TASK GOAL: In the material below, find the line with "ijk eens ik zie" and the line with "Il professore di fisica Vincenzo Schettini, seguito". Output exactly those two lines and all lines between them, leaving out pictures.
******************************
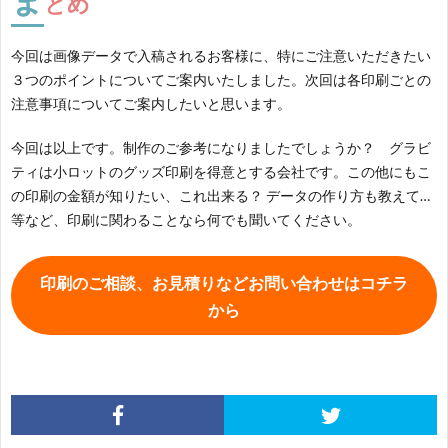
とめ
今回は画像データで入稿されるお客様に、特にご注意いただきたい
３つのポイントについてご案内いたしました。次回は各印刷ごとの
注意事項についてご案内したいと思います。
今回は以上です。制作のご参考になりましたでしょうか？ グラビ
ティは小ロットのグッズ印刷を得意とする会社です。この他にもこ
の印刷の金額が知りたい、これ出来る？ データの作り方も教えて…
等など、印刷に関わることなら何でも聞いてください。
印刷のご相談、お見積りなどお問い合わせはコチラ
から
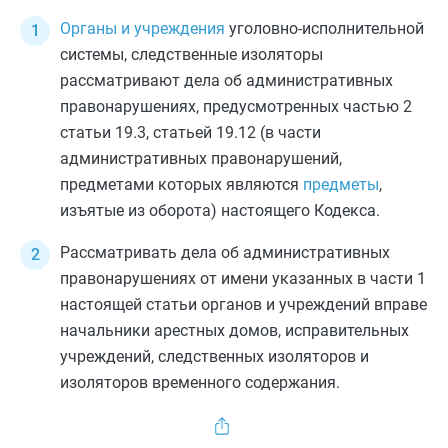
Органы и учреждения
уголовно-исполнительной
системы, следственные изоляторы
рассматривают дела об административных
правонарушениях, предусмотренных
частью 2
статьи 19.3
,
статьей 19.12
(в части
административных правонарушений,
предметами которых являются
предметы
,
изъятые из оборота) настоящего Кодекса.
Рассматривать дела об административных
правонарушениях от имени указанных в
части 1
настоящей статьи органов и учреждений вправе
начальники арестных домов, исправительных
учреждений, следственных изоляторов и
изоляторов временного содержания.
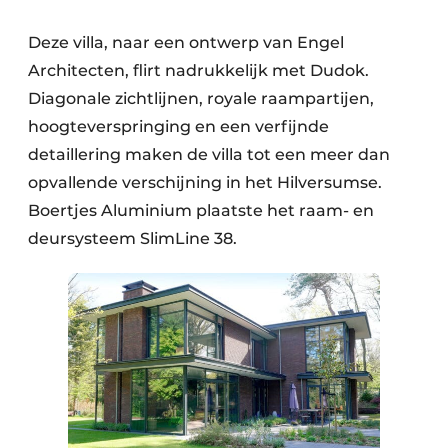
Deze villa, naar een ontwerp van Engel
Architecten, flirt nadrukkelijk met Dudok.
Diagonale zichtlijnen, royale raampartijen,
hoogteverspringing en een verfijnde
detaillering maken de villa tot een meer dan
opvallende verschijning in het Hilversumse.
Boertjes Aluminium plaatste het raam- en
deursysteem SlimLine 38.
******************************
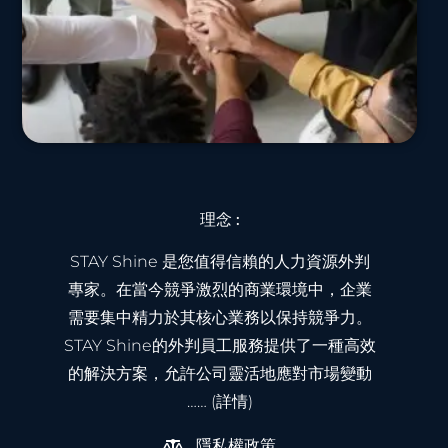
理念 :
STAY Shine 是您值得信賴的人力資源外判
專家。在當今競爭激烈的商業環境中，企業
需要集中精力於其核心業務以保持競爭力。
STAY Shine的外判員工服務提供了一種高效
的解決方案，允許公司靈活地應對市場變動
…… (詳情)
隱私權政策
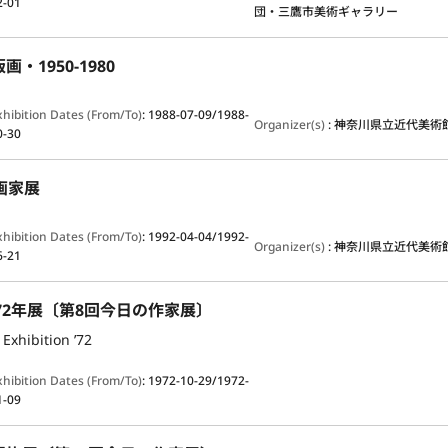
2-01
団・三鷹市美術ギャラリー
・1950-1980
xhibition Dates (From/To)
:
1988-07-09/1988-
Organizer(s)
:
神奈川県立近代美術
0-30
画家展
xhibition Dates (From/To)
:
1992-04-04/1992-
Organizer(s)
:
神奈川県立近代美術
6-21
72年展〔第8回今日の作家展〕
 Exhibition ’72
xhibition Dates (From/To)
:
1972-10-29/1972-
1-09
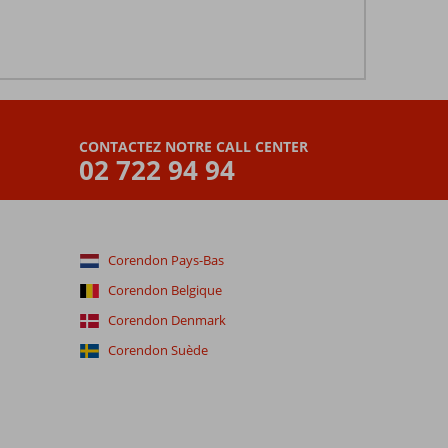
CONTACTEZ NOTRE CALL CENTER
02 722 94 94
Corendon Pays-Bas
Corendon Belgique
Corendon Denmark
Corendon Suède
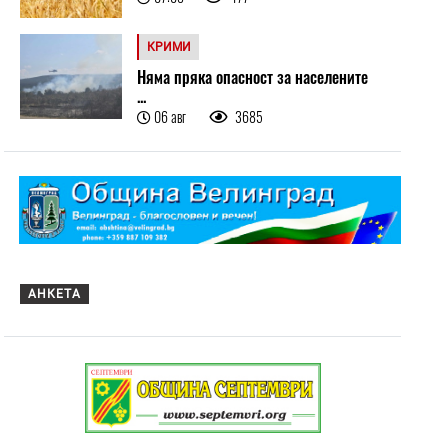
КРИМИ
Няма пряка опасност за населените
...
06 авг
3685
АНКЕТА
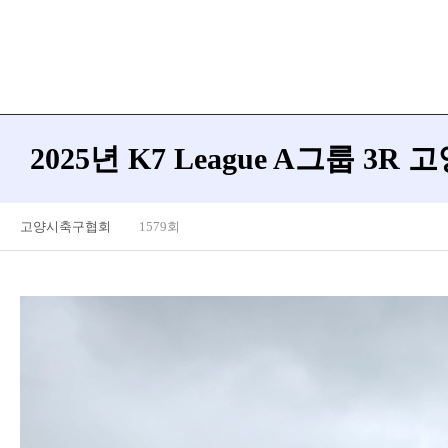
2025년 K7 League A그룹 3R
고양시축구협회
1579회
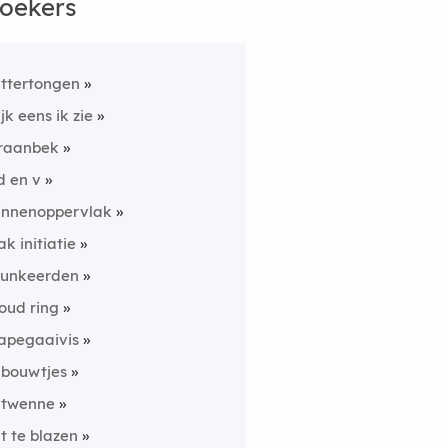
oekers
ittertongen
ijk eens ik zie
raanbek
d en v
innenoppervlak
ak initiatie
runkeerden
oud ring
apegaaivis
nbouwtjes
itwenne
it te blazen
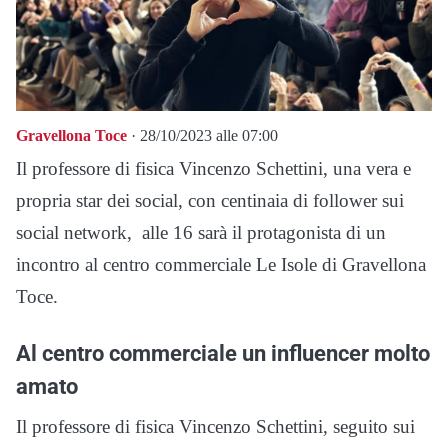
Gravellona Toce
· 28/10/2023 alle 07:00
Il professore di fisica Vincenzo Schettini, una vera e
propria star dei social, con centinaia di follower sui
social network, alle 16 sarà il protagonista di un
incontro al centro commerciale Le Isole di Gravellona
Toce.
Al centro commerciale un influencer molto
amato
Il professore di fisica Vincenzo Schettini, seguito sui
******************************
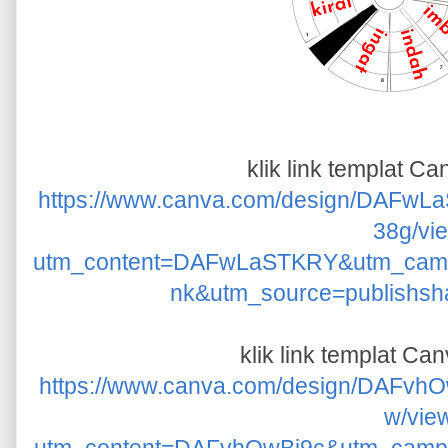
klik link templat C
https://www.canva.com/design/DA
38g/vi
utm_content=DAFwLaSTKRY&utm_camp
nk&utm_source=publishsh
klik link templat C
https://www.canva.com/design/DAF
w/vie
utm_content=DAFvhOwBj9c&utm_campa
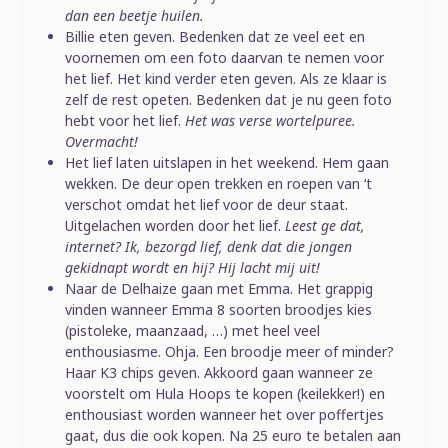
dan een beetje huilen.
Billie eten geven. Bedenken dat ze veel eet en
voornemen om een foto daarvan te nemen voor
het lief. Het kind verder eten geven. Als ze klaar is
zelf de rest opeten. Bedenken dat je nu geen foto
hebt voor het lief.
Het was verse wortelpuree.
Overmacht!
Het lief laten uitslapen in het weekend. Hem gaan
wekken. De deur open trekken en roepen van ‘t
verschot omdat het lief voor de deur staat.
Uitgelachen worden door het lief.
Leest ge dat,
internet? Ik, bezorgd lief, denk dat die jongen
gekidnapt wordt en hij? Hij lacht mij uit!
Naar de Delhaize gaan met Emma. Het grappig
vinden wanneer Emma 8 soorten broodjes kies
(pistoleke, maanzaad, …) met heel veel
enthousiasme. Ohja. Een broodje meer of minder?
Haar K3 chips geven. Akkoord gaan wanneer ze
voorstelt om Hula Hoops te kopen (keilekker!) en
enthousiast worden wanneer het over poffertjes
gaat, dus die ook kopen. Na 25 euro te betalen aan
******************************
YOUR RESPONSE:
ijk eens ik zie
raanbek
d en v
innenoppervlak
ak initiatie
runkeerden
oud ring
apegaaivis
nbouwtjes
itwenne
it te blazen
Gravellona Toce
· 28/10/2023 alle 07:00
Il professore di fisica Vincenzo Schettini, una vera e
propria star dei social, con centinaia di follower sui
social network, alle 16 sarà il protagonista di un
incontro al centro commerciale Le Isole di Gravellona
Toce.
Al centro commerciale un influencer molto
amato
Il professore di fisica Vincenzo Schettini, seguito sui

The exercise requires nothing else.